Long Interview

The Long Interview
Instead of the three separate interviews recommended by Schuman, McCracken recommends one long interview.
Graphic of the long interview process

The first step of the long qualitative interview begins with an exhaustive review of the literature.

Literature reviews…are not simple exercises in data collection. They are…critical undertakings in which the investigator exercises a constant skepticism. They are, in fact, a kind of qualitative analysis. They search out the conscious and unconscious assumptions of scholarly enterprises. They determine how these assumptions force the definition of problems and findings. The good literature review is a critical process that makes the investigator the master, not the captive, of previous scholarship…[It is a] review and “deconstruction” of the scholarly literature. (McCracken, 1988, p. 31)

The literature

  1. helps define the problems to be studied and helps assess data
  2. aids in the construction of interview questions.

The second step involves a self-examination.

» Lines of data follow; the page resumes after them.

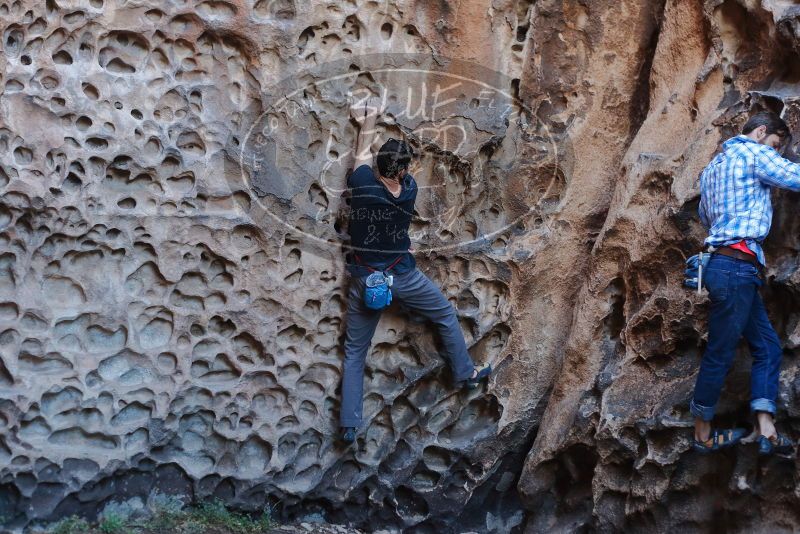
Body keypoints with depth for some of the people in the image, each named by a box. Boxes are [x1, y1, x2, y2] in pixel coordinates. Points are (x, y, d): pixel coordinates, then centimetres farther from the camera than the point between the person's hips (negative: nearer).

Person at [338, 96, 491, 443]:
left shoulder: (362, 184, -19)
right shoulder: (409, 191, -14)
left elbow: (364, 154, 3)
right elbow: (380, 163, 4)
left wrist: (368, 122, 16)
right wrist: (371, 120, 14)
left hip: (365, 279, 1)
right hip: (402, 276, 0)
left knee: (354, 352, 9)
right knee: (446, 314, 26)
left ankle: (349, 424, 7)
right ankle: (465, 373, 36)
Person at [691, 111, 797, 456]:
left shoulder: (713, 166, 23)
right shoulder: (754, 153, -4)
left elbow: (705, 217, 32)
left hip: (728, 266, 10)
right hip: (736, 266, -10)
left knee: (767, 346, 7)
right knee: (720, 354, -2)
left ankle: (766, 431, -1)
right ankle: (703, 434, 7)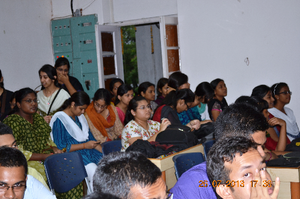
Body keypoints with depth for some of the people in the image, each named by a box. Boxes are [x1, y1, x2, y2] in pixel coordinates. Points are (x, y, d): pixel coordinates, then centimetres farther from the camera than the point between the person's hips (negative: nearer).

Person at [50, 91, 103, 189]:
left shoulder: (80, 117, 18)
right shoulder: (59, 120, -7)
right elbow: (61, 148, -13)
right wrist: (85, 145, -13)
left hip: (88, 152, 7)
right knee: (95, 173, -32)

The object of this step is to give the investigator a more detailed and systematic appreciation of his or her personal experience with the topic of interest. It calls for the minute examination of this experience. The investigator must inventory and examine the associations, incidents, and assumptions that surround the topic in his or her mind. (p. 32)

This cultural review

  1. helps identify cultural categories and relationships that become the basis of question formation
  2. prepares the investigator for the “rummaging” that will occur during data analysis
  3. “distances” the investigator. “Only by knowing the cultural categories and configurations that the investigator uses to understand the world is he or she in a position to root these out of the terra firma of familiar expectation. This clearer understanding of one’s vision of the world permits a critical distance from it…The investigators experiences and biases are the “very stuff of understanding and explication” (p. 32).

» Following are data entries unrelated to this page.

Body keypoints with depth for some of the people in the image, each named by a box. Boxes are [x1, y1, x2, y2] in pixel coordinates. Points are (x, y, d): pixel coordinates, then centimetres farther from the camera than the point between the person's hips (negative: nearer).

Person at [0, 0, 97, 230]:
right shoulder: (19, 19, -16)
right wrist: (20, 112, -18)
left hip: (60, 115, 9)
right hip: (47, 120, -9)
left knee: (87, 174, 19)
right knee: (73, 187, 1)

The third step involves developing a questionnaire.

The final questionnaire…will consist in a set of biographical questions followed by a series of question areas. Each of these will have a set of grand-tour questions with floating prompts at the ready. It will also consist in planned prompting in the form of “contrast,” “category,” “special incident,” and “auto-driving” questions. With this questionnaire in hand, the investigator has a rough travel itinerary with which to negotiate the interview. It does not specify precisely what will happen at every stage of the journey…but it does establish a clear sense of the direction of the journey and the ground it will eventually cover. (p. 37)

Begin an interview by demonstrating that the interviewer is a “benign, accepting, curious (but not inquisitive) individual who is prepared and eager to listen to virtually any testimony with interest” (p. 38). Once the preliminaries are completed, deploy grand-tour questions followed by “floating prompts.” Follow this with planned prompts:

  • contrast
  • category
  • special incident
  • auto-driving

Be alert for

  • impression management
  • topic avoidance
  • deliberate distortion
  • minor misunderstanding
  • outright incomprehension

The fourth and final phase of the long interview is the most demanding. It is the analysis of the data.

The object of analysis is to determine the categories, relationships, and assumptions that informs the respondent’s view of the world in general and the topic in particular. The investigator comes to this undertaking with a sense of what the literature says ought to be there, a sense of how the topic at issue is constituted in his or her own experience, and a glancing sense of what took place in the interview itself. The investigator must be prepared to use all of this material as a guide to what exists there, but he or she must also be prepared to ignore all of this material to see what none of it anticipates. If the full powers of discovery inherent in the qualitative interview are to be fully exploited, the investigator must be prepared to glimpse and systematically reconstruct a view of the world that bears no relation to his or her own view or the one evident in the literature. (p. 42)

…..McCracken, G. (1988), The long interview. Newbury Park, CA: Sage.